Meditazione sul Natale di Enrico Cerasi.

In quella stessa regione c’erano dei pastori che stavano nei campi e di notte facevano la guardia al loro gregge. E un angelo del Signore si presentò a loro, e furono presi da gran timore. L’angelo disse loro: “Non temete perché vi porto la buona notizia di una gran gioia che tutto il popolo avrà: ‘Oggi, nella città di Davide, è nato per voi un Salvatore, che è il Cristo, il Signore’. E questo vi servirà da segno: troverete un bambino avvolto in fasce e coricato su una mangiatoia’” (Lc. 2, 8-12)

“Una gran gioia che tutto il popolo avrà!” Ecco l’annuncio più conciso del Natale: una grande gioia per il popolo. Tuttavia, se scorriamo il racconto evangelico, non vi sono tracce di gioia, né grande né piccola. Il vangelo secondo Matteo ci racconta dell’ennesima strage, questa volta di bambini, ordinata da Erode, mentre Luca riferisce di un censimento ordinato da Cesare Augusto, volto ad aggravare ulteriormente la condizione materiale dei giudei, soprattutto dei più poveri. Giovanni il battezzatore fece sorgere la speranza che, tramite il battesimo, Dio avrebbe perdonato le colpe d’Israele e sarebbe giunto in suo soccorso, ma anche il Battezzatore fu arrestato e ucciso da Erode. Dov’è dunque la grande gioia? Almeno in un caso, in effetti, sembra realizzarsi. Quando Gesù sale a Gerusalemme il popolo lo accoglie con grida di gioia:

Benedetto il Re che viene nel nome del Signore; pace in cielo e gloria nei luoghi altissimi (Lc. 19, 38).

Ecco la gioia del popolo: il suo Re è finalmente giunto a salvarlo! Ma sappiamo tutti come andrà a finire.

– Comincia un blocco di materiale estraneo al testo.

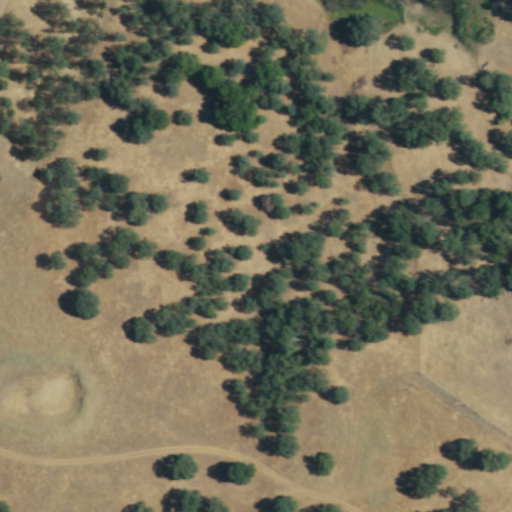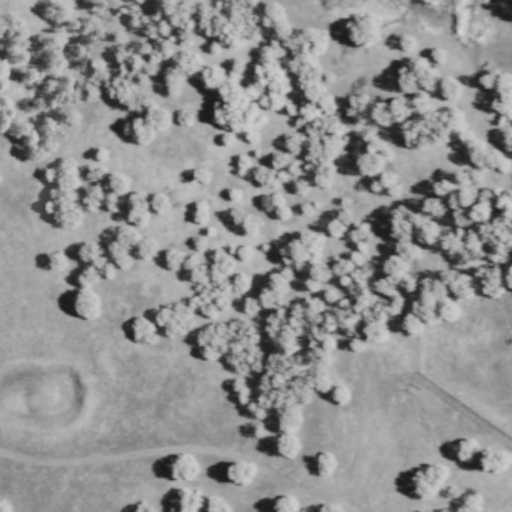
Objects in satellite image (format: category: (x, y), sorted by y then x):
road: (184, 446)
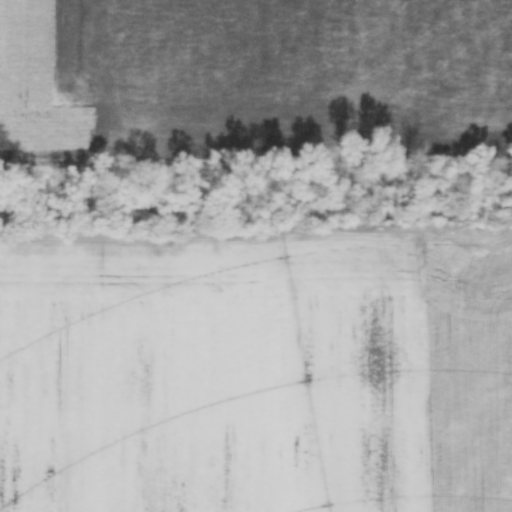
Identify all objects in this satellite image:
crop: (255, 377)
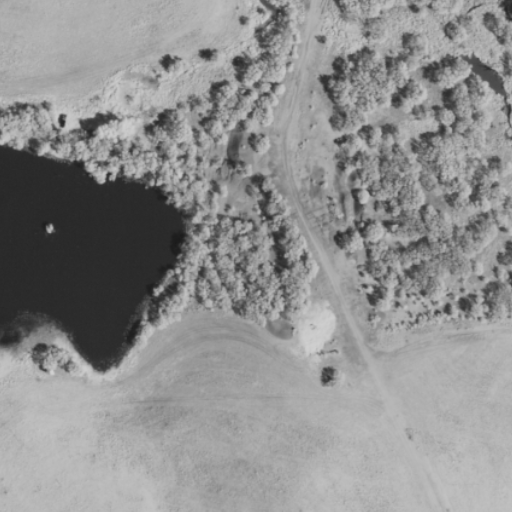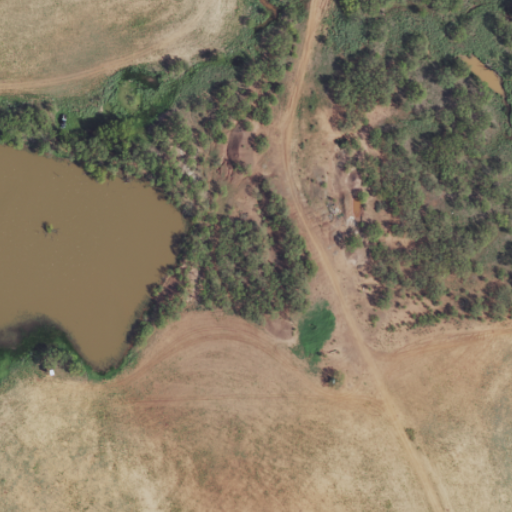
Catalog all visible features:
road: (341, 261)
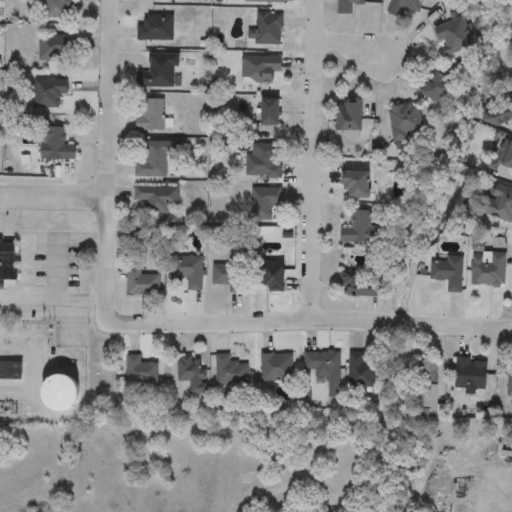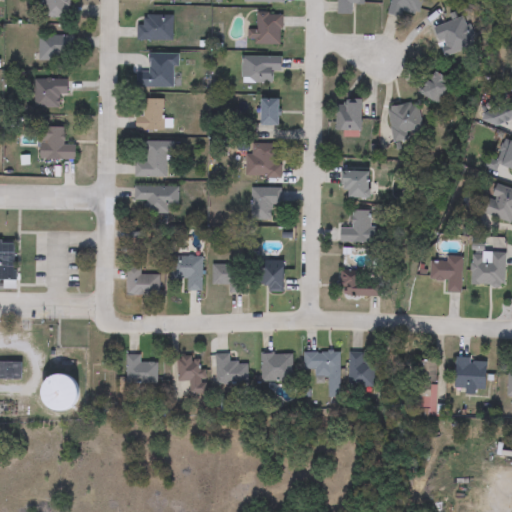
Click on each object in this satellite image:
building: (159, 0)
building: (264, 1)
building: (264, 2)
building: (348, 6)
building: (348, 6)
building: (404, 7)
building: (405, 8)
building: (58, 10)
building: (58, 10)
building: (156, 29)
building: (156, 30)
building: (269, 30)
building: (269, 30)
building: (455, 37)
building: (456, 38)
road: (350, 44)
building: (55, 49)
building: (56, 49)
building: (260, 70)
building: (261, 70)
building: (159, 73)
building: (159, 74)
building: (511, 82)
building: (511, 83)
building: (438, 90)
building: (439, 90)
building: (49, 93)
building: (49, 93)
building: (271, 113)
building: (271, 114)
building: (153, 116)
building: (153, 116)
building: (499, 116)
building: (499, 116)
building: (349, 117)
building: (349, 118)
building: (405, 123)
building: (405, 123)
building: (55, 146)
building: (56, 146)
road: (107, 159)
building: (508, 159)
building: (508, 160)
building: (155, 161)
building: (155, 161)
building: (264, 161)
building: (264, 161)
road: (312, 163)
building: (357, 185)
building: (357, 185)
road: (53, 195)
building: (157, 200)
building: (158, 200)
building: (264, 203)
building: (264, 203)
building: (500, 205)
building: (500, 205)
building: (359, 229)
building: (359, 229)
road: (55, 247)
building: (8, 262)
building: (8, 262)
building: (488, 269)
building: (488, 270)
building: (187, 271)
building: (188, 271)
building: (448, 273)
building: (448, 273)
building: (229, 277)
building: (273, 277)
building: (229, 278)
building: (273, 278)
building: (141, 283)
building: (141, 284)
building: (360, 284)
building: (361, 284)
road: (51, 303)
road: (309, 325)
building: (277, 368)
building: (325, 368)
building: (277, 369)
building: (326, 369)
building: (227, 370)
building: (10, 371)
building: (11, 371)
building: (140, 371)
building: (141, 371)
building: (227, 371)
building: (362, 372)
building: (192, 373)
building: (192, 373)
building: (362, 373)
building: (423, 373)
building: (424, 373)
building: (470, 376)
building: (471, 376)
building: (510, 386)
building: (511, 386)
building: (60, 392)
building: (61, 393)
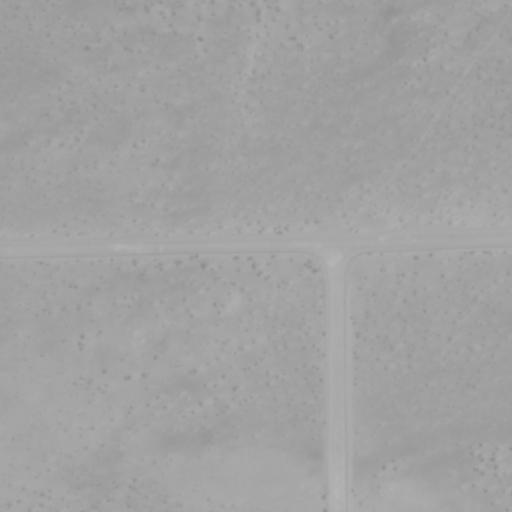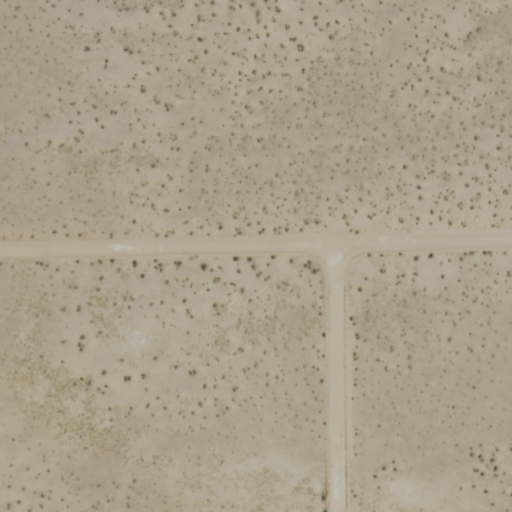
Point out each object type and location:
road: (256, 244)
road: (336, 377)
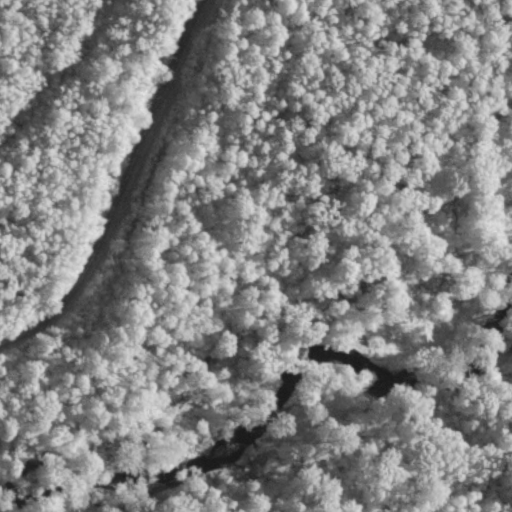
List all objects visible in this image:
road: (115, 180)
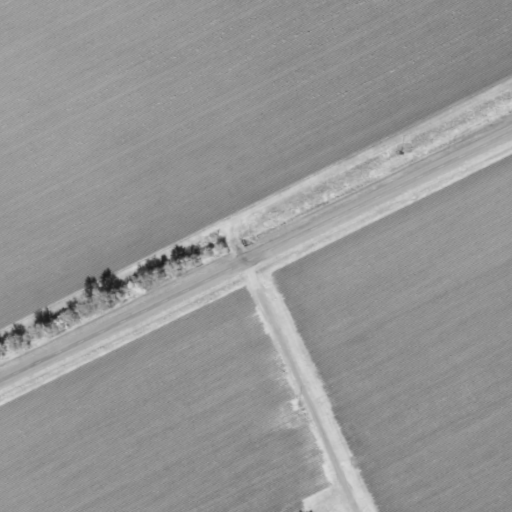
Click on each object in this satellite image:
road: (256, 249)
road: (300, 384)
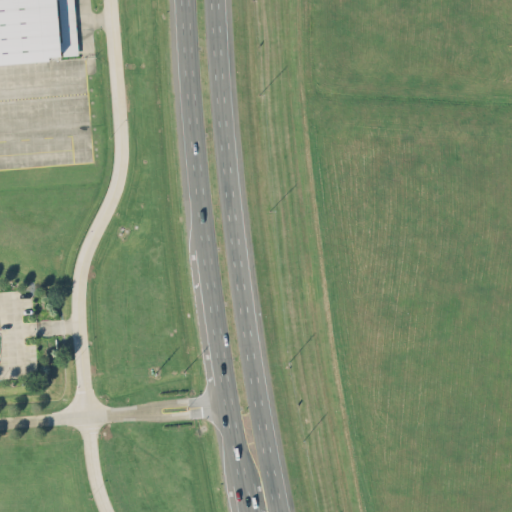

Il Re dei giudei fu crocifisso e tutti i suoi seguaci fuggirono da Gerusalemme, con un misto di paura, di delusione, forse anche d’ostilità verso colui che aveva suscitato tanta speranza, per l’ennesima volta delusa. Due di questi discepoli lo confesseranno esplicitamente:

Noi speravamo che fosse lui che avrebbe liberato Israele (Lc. 24, 21).

Ripetiamolo: dov’è la “grande gioia” per il popolo annunciata dall’angelo ai pastori di Betlemme? La risposta ci viene dalla lettera a Tito dell’apostolo Paolo:

Ma quando la bontà di Dio, nostro Salvatore e il suo amore per gli uomini sono stati manifestati, egli ci ha salvati non per opere giuste da noi compiute, ma per la sua misericordia, mediante il bagno della rigenerazione e del rinnovamento dello Spirito Santo, che egli ha sparso abbondantemente su di noi per mezzo di Cristo Gesù, nostro Salvatore, affinché, giustificati dalla sua grazia, diventassimo, in speranza, eredi della vita eterna (Tt. 3, 4-7)

Naturalmente, qui non si allude al Natale, del tutto assente nella predicazione di Paolo. Si parla piuttosto della croce. Ma la morte di Cristo può avere un valore salvifico solo perché Gesù non era un uomo qualsiasi ma il Figlio stesso di Dio, ovvero la Sua presenza tra gli uomini.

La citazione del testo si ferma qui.